Delivering 'Bad' vs 'Serious' News to Patients

Neil Chesanow

Disclosures

January 27, 2016

In This Article

What Is the Patient's Perception?

The second consideration in the SPIKES protocol—perception—is asking the patient, "What do you already know about your medical situation?" Dr Back says. "'What did you take away from what the other doctor told you?' It can be really important for the primary care doctor to find out that the patient, in the moment, can't come up with anything that, say, the cardiologist said."

"What that means to me as a news giver is that I don't know whether the cardiologist explained the patient's test results and diagnosis. All I know is that the patient can't tell me, so I should actually go back through the explanation in a step-by-step way."

Questions might include[4]:

  • What do you understand about your illness?

  • How would you describe your medical situation?

  • Have you been worried about your illness or symptoms?

  • What did other doctors tell you about your condition?

That the patient can't summarize what a specialist said does not necessarily mean that the specialist didn't offer an explanation. Even when a doctor takes pains to explain a diagnosis, and even when the doctor attempts to use plain English, nearly one half of all adults in the United States—90 million people—have trouble understanding what the doctor told them about why they are sick, the Institute of Medicine reports.[5]

Even everyday words like "bowel," "colon," "screening test," "mammogram," and "blood in the stool" are widely misunderstood, studies show.[6,7] You may need to explain what, for example, the colon is, where it's located, what it does, why it's important, and its role in the patient's problem.

Does the patient understand the purpose of a test and the meaning of the unfavorable results you are about to discuss? If not, Dr Back explains, these should be clarified. What are the patient's expectations of treatment? What are the patient's goals? Note any denial, avoidance of topics, or excessive optimism on the patient's part and gently correct any misconceptions or misunderstandings.

Encouraging Patient Participation

Once you have a basic grasp of what the patient perceives about his or her condition, the next step—invitation—is determining the best way to get the patient to "opt in" to the conversation, Dr Back says, rather than having you do all the talking and the patient passively listening. "I most commonly ask, 'Can we spend a couple of minutes going through your information?'" he says. "'It doesn't sound like it was very clear.'" Asking permission, and receiving the patient's consent, psychologically involves the patient in the discussion.

It's important to find out how much information the patient wants, Dr Back adds. Many patients welcome as much information as they can get. But this is not universally true. "Patients vary in their preferences regarding the level of detail of the information they want to receive," one team of investigators noted, with some patients being "information-averse" and others being "information-loving." A doctor who fails to understand the patient's preference "may lead to nonadherence to her recommendations."

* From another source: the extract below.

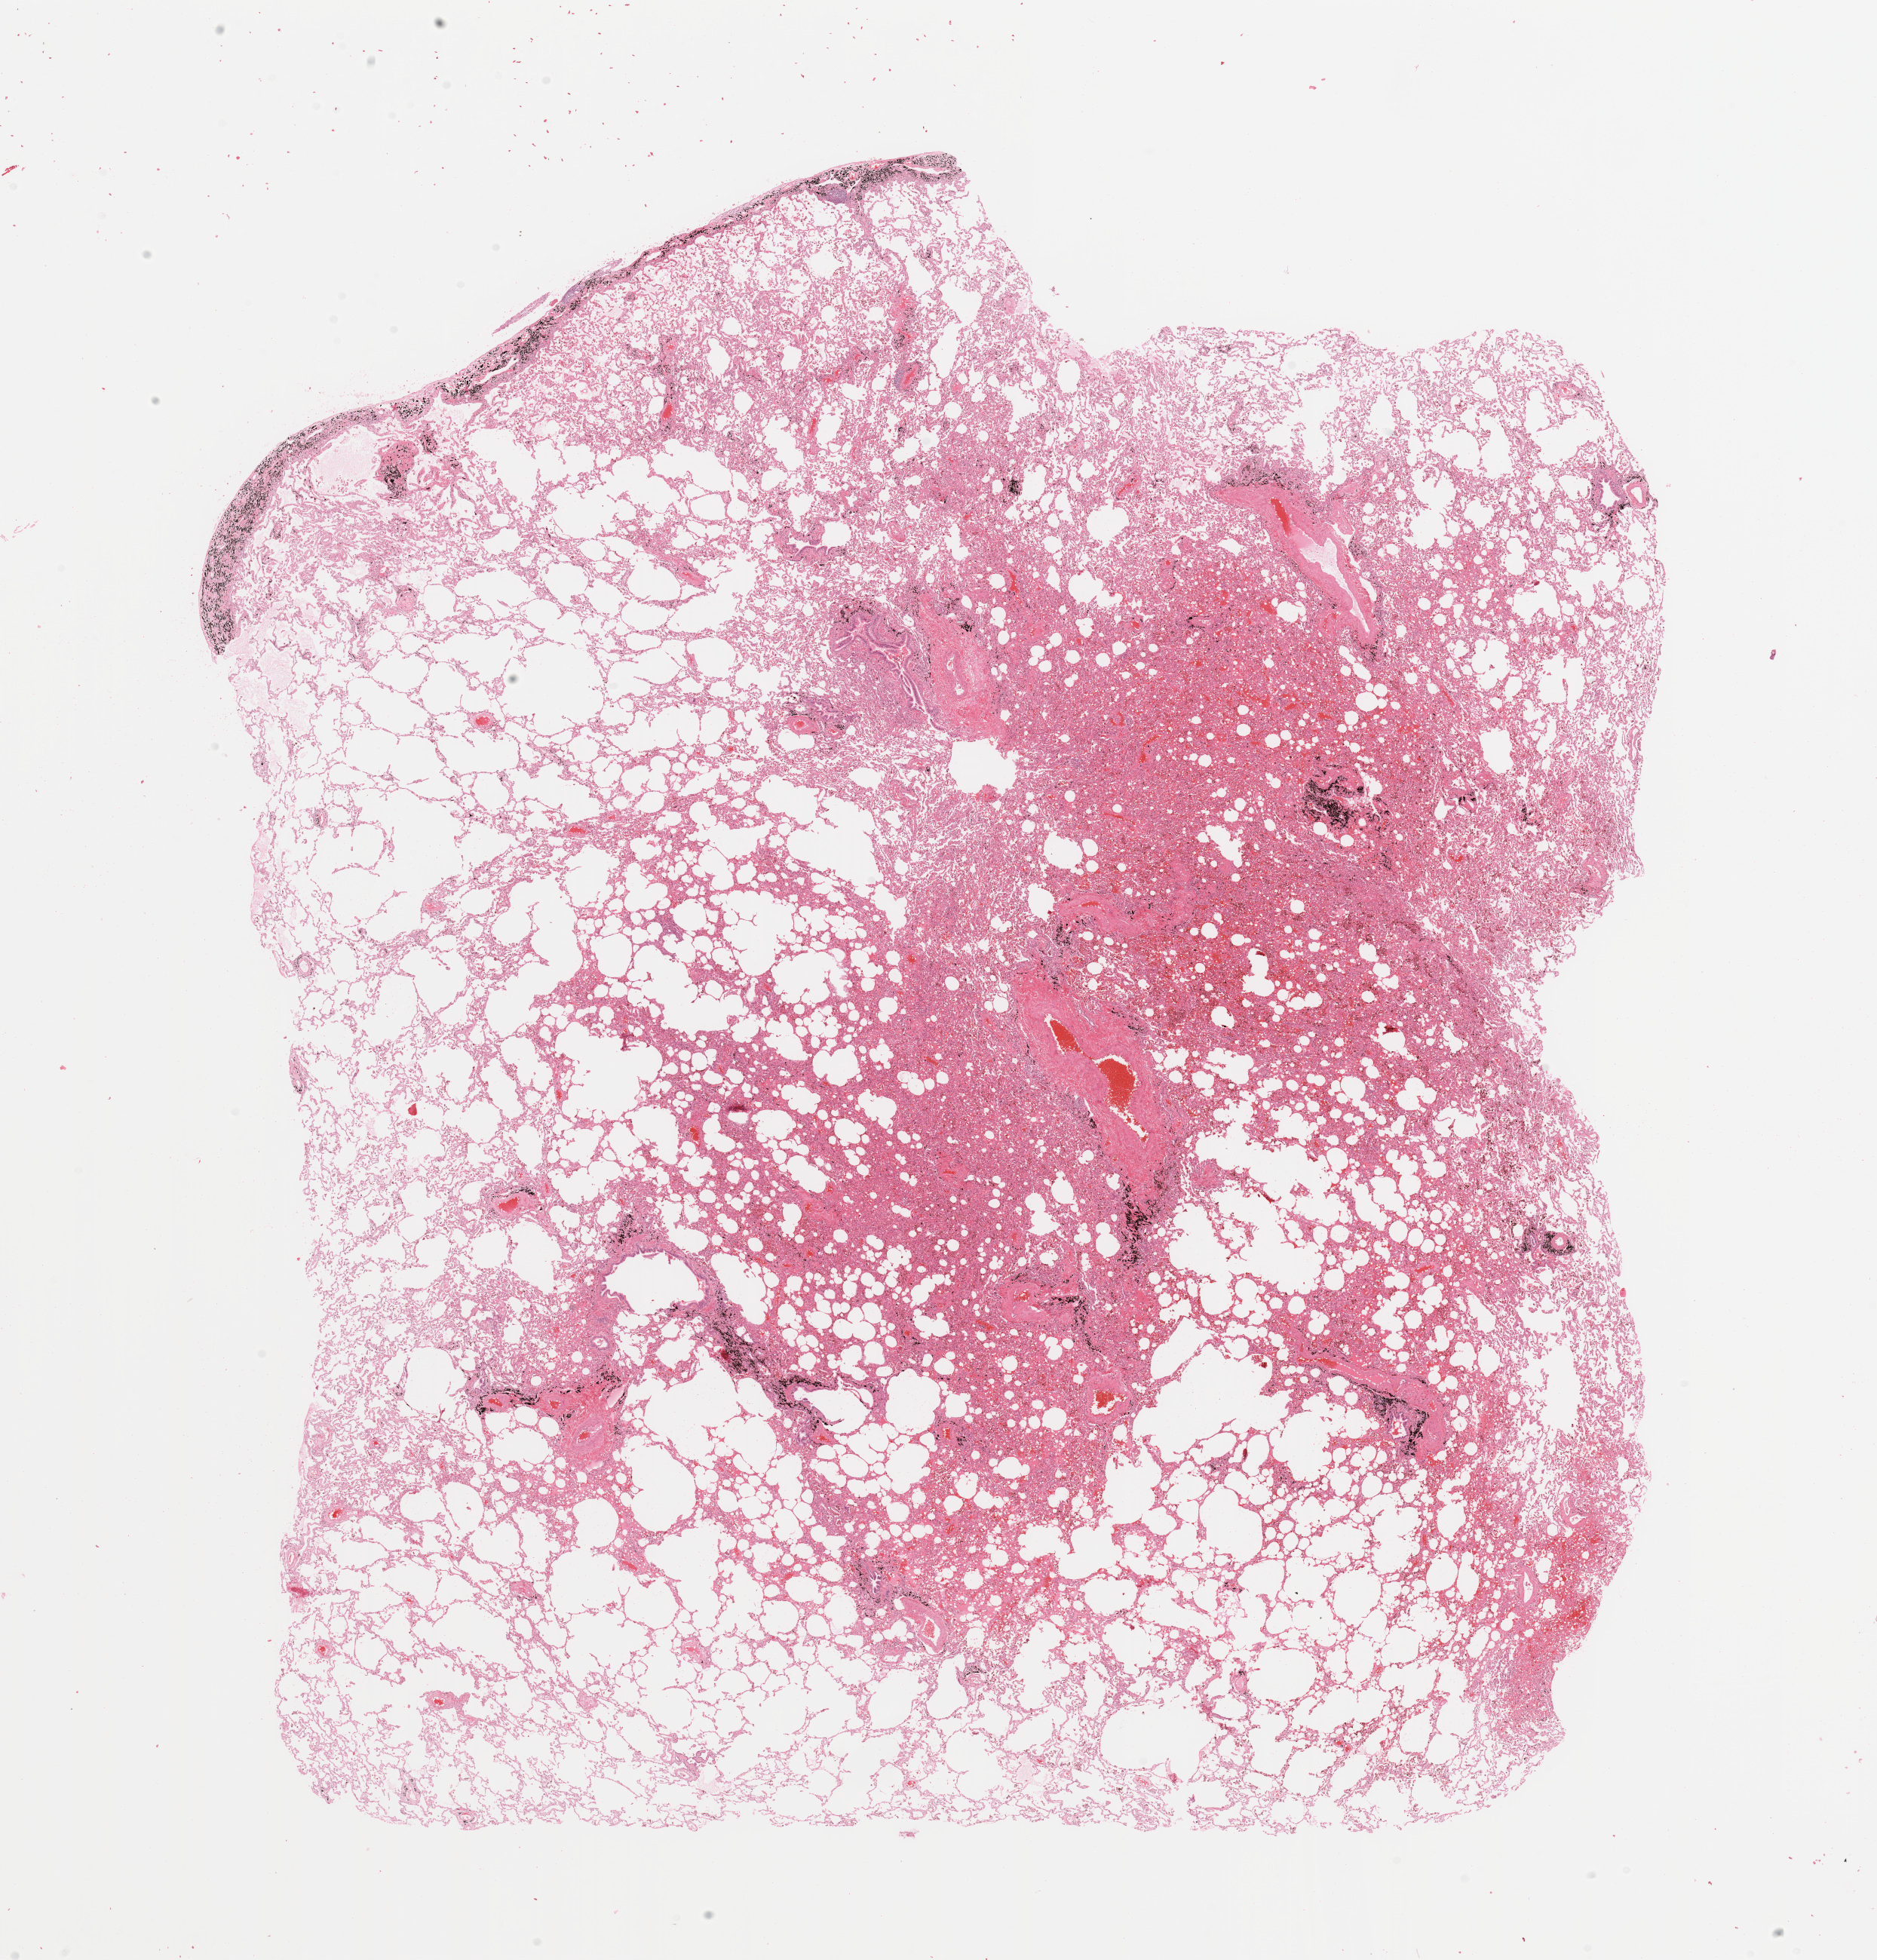
Whole-slide histology image, Hematoxylin and eosin (H&E) stained, shown as a low-resolution overview of the whole scanned area (about 19.7 x 20.6 mm). Lung, normal (non-tumour) tissue. 60-year-old male patient.
This section: normal (non-tumour) tissue from the same patient. Patient diagnosis: Adenocarcinoma, NOS.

To learn the patient's wishes, the AMA recommends asking such questions as[4]:

  • Would you like me to tell you the full details of your condition? If not, is there someone else you would like me to talk to?

  • Some people really do not want to be told what is wrong with them but would rather that their families be told instead. What do you prefer?

  • Do you want me to go over the test results now and explain exactly what I think is wrong?